When I started to drink coffee in a country of confusement, it was really more like a cup of contentment.  It was a moment to sit and savor that the Lord is good when nothing is making sense.  The warmth of the coffee seemed to warm my soul with the truth claims of my Creator God.

"I will never leave you nor forsake you.  I have called you by name.  You are mine.  Have you not heard how I work on your behalf?  How I give nations for your ransom.  How I carry you through the flood waters and how the fire doesn't dare burn you."


Along the way, coffee drinking became just coffee drinking.  As new challenges arose, I tucked away this prayer that seemed painfully beautiful.
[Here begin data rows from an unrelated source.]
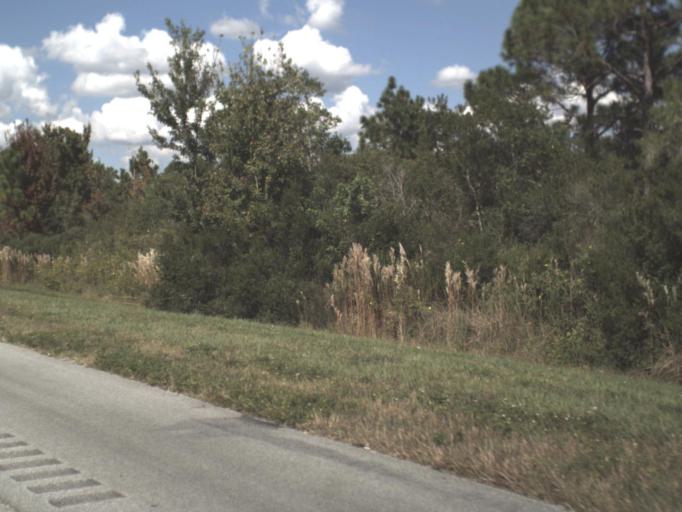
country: US
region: Florida
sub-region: Indian River County
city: Fellsmere
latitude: 27.7336
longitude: -80.9192
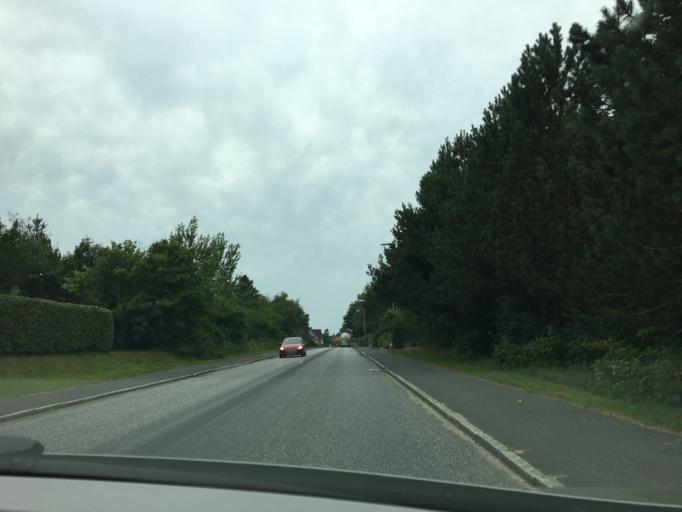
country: DK
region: Central Jutland
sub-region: Viborg Kommune
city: Stoholm
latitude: 56.3926
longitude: 8.9968
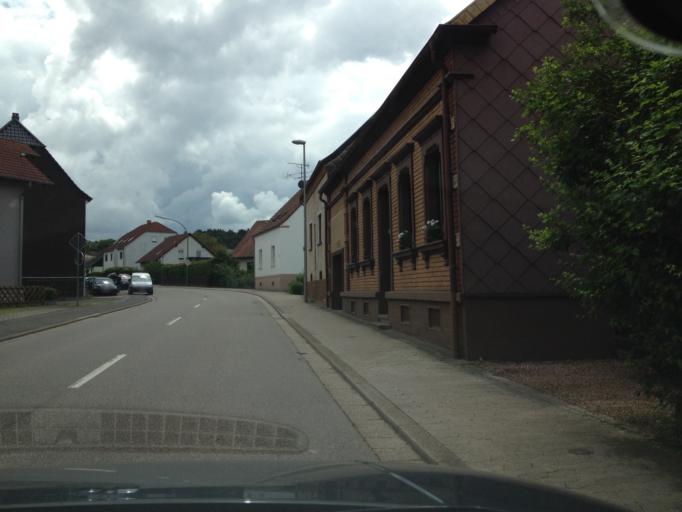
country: DE
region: Saarland
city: Bexbach
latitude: 49.3102
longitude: 7.2811
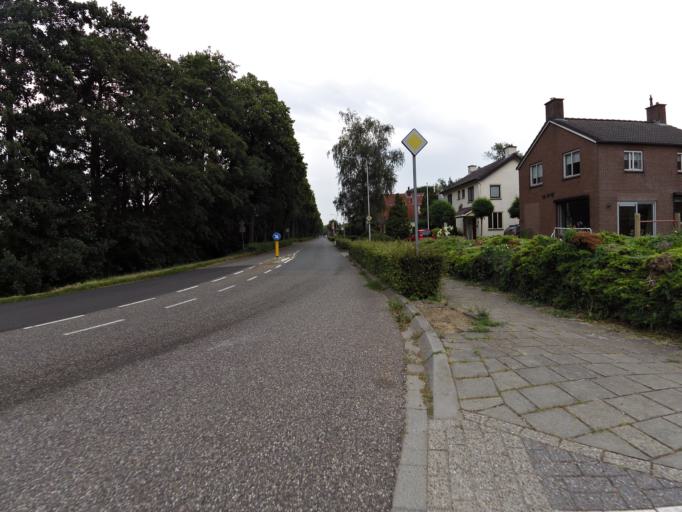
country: NL
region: Gelderland
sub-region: Gemeente Groesbeek
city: Berg en Dal
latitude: 51.8745
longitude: 5.9573
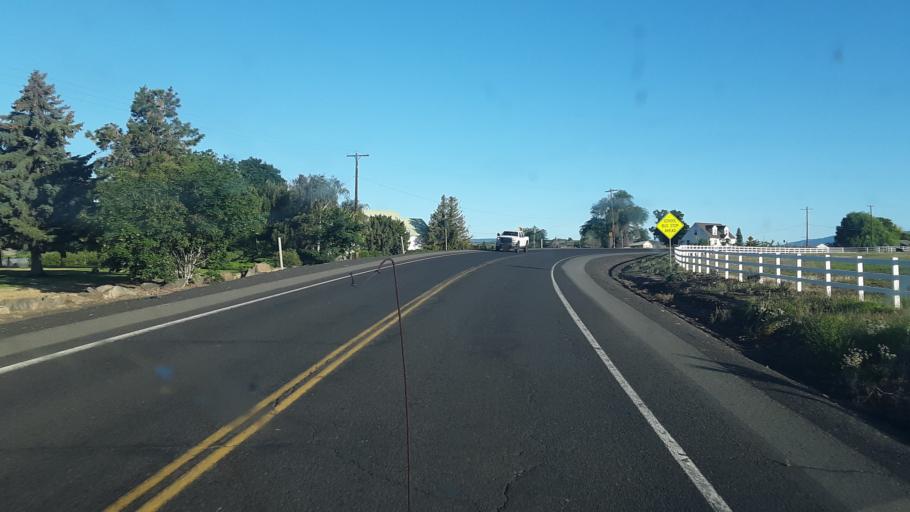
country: US
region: Washington
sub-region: Yakima County
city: Tieton
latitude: 46.6522
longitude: -120.7082
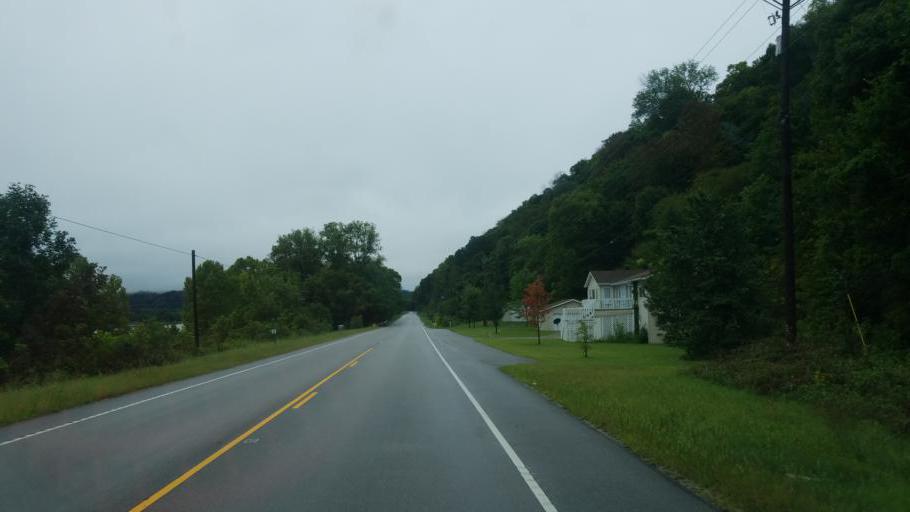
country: US
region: Ohio
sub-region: Adams County
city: Manchester
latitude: 38.6650
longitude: -83.6387
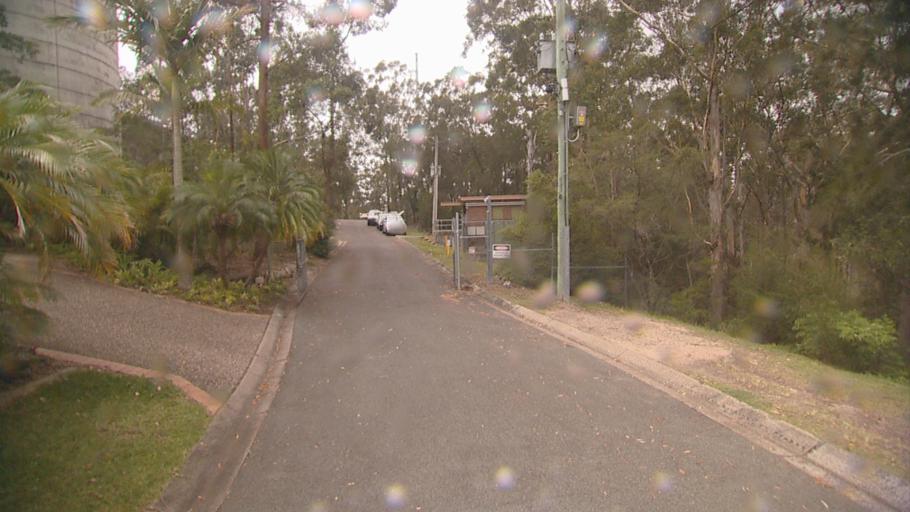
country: AU
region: Queensland
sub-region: Logan
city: Slacks Creek
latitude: -27.6467
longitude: 153.1910
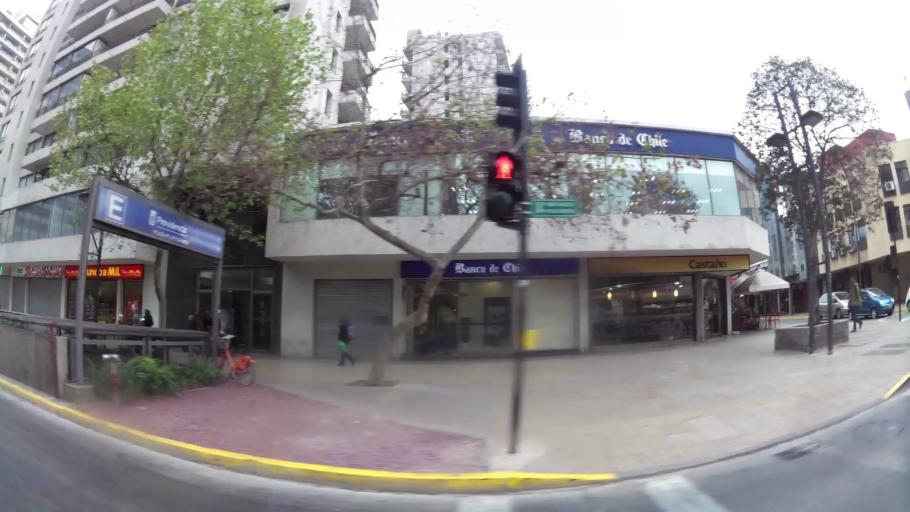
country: CL
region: Santiago Metropolitan
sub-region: Provincia de Santiago
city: Santiago
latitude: -33.4288
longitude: -70.6185
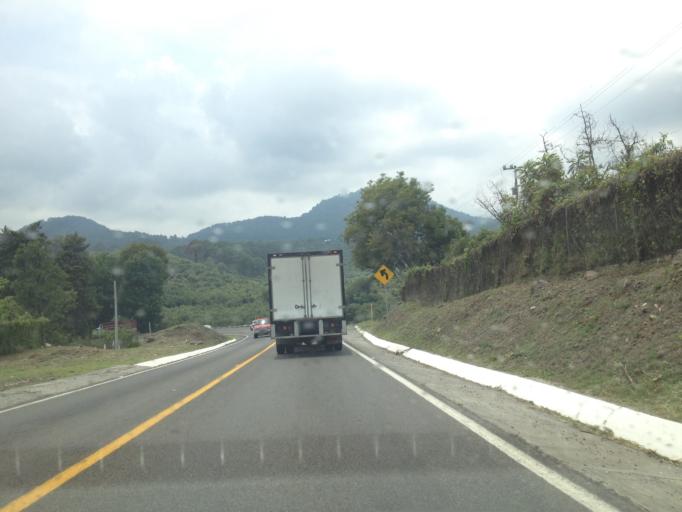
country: MX
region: Michoacan
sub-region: Uruapan
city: Toreo Bajo (El Toreo Bajo)
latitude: 19.4580
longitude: -101.9963
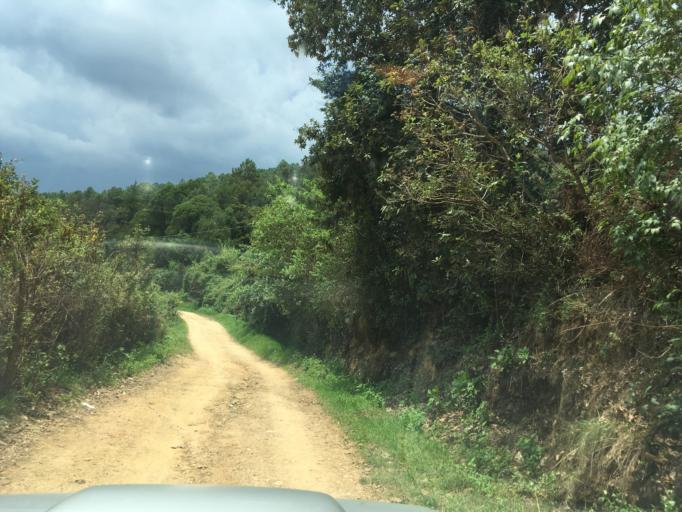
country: MX
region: Michoacan
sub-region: Zitacuaro
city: Macutzio
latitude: 19.4984
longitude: -100.3301
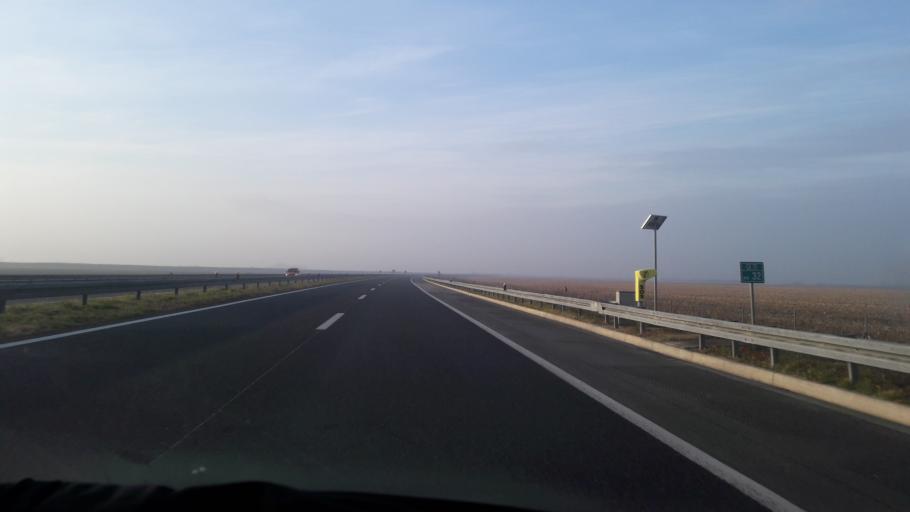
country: HR
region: Osjecko-Baranjska
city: Cepin
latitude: 45.5595
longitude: 18.5445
I am willing to receive what you give.
I am willing to lack what you withhold.
I am willing to relinquish what you take.
I am willing to suffer what you inflict.
I am willing to be what you require.


When I first read those lines, it was like being forced to swallow a cup of contentment.  I didn't want to swallow that cup of Christian nonsense, because it was too hard to imagine the taking, the withholding and the inflicting.   I struggled over that deliberate choice to quiet my restless, ambitious heart, because I knew it all came back to me trusting God's character.   God is good and he can be trusted.  In the sipping of some of life's unwanted grinds,  I wept my ambitions and Christ dried my tears with his thumb.  The Lord is ever so kind and gentle.

Hasten the day when I, fueled on Christ, daily treasure his ambitions and find mine in his. 

Dear friends, when you are stumbling into the kitchen, you have a choice of what you pour.  May you pour yourself a a steaming cup of contentment and drain it dry.